U.S. Supreme Court [Wikimedia Commons]
The Roberts court has issued several decisions that have compelled the government to fund religious organizations under the logic that denying them such funding would go against the ability to freely exercise the religion. These cases include Trinity Lutheran v. Comer, Espinoza v. Montana Department of Revenue (2020), and Carson v. Makin (2022). These cases started off innocuously – Trinity Lutheran was about whether or not a Lutheran school could get a state grant to resurface its playground – but it’s exactly from such small stakes that the Supreme Court builds precedents to justify massive rearrangements of our social order.
And St. Isidore would have represented just such an upheaval, make no mistake. Allowing religious institutions to open tax-funded charter schools would signal an enormous transfer of resources from public schools that are required to serve all students and provide them a secular education developed according to standards set by representatives of the people to religious institutions who have none of that accountability. Should those kinds of schools become common, it’s almost certain we would see similar attempts at having religious institutions divert tax funding from other public entities as well.

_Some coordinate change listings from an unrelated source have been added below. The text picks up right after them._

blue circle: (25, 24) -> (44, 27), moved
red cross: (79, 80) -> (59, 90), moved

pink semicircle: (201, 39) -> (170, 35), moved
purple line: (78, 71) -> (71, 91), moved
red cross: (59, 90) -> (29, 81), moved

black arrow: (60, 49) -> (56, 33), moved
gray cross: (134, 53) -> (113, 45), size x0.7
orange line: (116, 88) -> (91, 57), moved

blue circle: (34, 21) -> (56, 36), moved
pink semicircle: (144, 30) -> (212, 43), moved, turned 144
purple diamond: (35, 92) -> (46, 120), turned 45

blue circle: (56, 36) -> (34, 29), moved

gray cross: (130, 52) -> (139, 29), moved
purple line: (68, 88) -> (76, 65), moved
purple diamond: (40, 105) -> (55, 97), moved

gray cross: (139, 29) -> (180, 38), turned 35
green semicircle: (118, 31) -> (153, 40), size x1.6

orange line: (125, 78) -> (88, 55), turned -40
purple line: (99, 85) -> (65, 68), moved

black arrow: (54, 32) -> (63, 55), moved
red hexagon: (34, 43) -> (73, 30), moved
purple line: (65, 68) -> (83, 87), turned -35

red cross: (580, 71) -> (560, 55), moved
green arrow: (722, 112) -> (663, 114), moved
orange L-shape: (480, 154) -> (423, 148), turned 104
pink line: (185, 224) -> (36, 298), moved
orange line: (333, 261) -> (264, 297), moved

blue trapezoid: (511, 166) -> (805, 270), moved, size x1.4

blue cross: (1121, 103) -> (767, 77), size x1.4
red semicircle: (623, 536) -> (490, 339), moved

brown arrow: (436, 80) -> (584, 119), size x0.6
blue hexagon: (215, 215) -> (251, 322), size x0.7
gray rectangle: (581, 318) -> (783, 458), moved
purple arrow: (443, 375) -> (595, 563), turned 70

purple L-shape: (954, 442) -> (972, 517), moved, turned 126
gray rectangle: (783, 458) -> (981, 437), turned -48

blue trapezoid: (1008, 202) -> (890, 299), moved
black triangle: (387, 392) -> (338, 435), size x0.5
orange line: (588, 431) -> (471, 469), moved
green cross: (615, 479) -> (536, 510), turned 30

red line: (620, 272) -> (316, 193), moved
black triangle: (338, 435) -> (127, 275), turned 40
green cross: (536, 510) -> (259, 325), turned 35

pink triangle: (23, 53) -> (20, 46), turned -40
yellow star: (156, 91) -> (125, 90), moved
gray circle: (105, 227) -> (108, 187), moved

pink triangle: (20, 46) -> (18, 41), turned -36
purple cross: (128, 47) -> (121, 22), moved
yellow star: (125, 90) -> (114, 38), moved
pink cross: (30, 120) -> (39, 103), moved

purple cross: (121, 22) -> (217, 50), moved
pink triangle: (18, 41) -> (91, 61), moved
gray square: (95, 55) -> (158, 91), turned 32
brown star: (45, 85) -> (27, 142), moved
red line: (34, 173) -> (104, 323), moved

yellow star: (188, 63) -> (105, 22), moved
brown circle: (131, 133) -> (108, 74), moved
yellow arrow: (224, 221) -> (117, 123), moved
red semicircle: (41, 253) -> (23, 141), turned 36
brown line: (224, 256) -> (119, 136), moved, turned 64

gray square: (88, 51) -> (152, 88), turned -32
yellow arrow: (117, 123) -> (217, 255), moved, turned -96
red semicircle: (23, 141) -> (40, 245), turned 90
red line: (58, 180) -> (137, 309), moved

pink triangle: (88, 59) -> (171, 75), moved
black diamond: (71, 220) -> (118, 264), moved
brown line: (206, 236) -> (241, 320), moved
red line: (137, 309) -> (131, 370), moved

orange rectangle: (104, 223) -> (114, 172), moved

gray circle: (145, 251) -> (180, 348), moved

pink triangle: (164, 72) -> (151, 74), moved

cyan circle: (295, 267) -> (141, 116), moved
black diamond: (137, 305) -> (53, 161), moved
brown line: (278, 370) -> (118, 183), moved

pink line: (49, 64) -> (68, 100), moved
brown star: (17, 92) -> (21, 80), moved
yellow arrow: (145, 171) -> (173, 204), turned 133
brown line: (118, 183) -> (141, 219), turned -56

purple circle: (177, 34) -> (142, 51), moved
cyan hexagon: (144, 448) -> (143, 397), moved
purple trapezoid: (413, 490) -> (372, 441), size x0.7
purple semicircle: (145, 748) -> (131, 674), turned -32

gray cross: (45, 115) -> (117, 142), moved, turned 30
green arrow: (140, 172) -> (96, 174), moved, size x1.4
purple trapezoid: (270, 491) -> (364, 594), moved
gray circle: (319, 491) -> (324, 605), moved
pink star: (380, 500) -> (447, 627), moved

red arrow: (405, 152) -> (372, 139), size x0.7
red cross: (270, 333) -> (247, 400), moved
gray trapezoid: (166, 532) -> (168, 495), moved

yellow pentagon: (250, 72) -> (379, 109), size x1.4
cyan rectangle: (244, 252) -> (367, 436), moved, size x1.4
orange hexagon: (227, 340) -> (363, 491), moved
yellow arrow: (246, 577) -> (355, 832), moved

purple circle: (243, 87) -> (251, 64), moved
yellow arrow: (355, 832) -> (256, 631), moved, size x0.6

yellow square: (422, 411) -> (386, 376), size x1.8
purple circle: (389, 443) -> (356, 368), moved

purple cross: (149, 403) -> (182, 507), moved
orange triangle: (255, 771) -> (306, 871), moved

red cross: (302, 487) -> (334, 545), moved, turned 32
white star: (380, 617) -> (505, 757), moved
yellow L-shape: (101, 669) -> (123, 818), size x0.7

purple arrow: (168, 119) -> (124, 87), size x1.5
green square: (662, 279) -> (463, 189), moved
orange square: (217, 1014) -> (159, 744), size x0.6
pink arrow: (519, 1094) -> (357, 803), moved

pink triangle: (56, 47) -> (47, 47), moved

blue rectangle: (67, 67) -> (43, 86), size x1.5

Whenever these cases come up, we have a few readers pop up to note that this could be an opening for Pagan organizations, too – indeed, that has been the position of some TWH writers, too. But from my perspective, the idea that these decisions could meaningfully benefit Pagans is unlikely. For one, the kinds of programs the Supreme Court has signaled its interest in expanding to religious institutions heavily favor groups that look like Christian churches. In most cases I suspect we would run into brick walls, if not of outright anti-Pagan discrimination then of bureaucratic insistence that our religious practice be organized in a way that is antithetical to many of our community’s instincts. And even were some few Pagan organizations able to benefit, it would be far outweighed by the damage done by putting more and more public dollars in the hands of Christian nationalist groups that seek to impede on our rights.
What’s best for Pagans is a secular society based on freedom of religion – a proposition that seems more tenuous every day.
The good news here is that for once the Supreme Court has not given any further prizes to those seeking to use public coffers for religious ends, but the bad news is that it’s likely only because Coney Barrett recused herself. (While she has not said specifically why she did this, she had a prior affiliation with Notre Dame Law School’s Religious Liberty Clinic, which represents St. Isidore.) The 4-4 decision does not actually settle the question in any meaningful way, and it’s certain that there will be another attempt to create publicly-funded religious charter schools in the years to come – and this time they’ll make sure not to include such obvious conflicts of interest.
The situation, unfortunately, reminds me of the 2016 case Friedrichs vs. California Teachers Association, which was set to impose so-called “right-to-work” conditions on public employee unions across the country. Justice Antonin Scalia died between the oral argument of Friedrichs and the decision, which left the court to split along 4-4 lines again. Unions cheered at the time – the split was a reprieve against a major assault on labor rights. But shortly thereafter, the court added Neil Gorsuch to the bench, and within a matter of months effectively imposed right-to-work rules on public sector unions by overturning precedent in Janus v. AFSCME.
It’s good news that for now there will be no publicly-funded religious doctrine taught in Oklahoma through St. Isidore. But we need to remain vigilant – there’s always next term, and those who would impose their religion on the rest of us are surely already looking for another horse to back.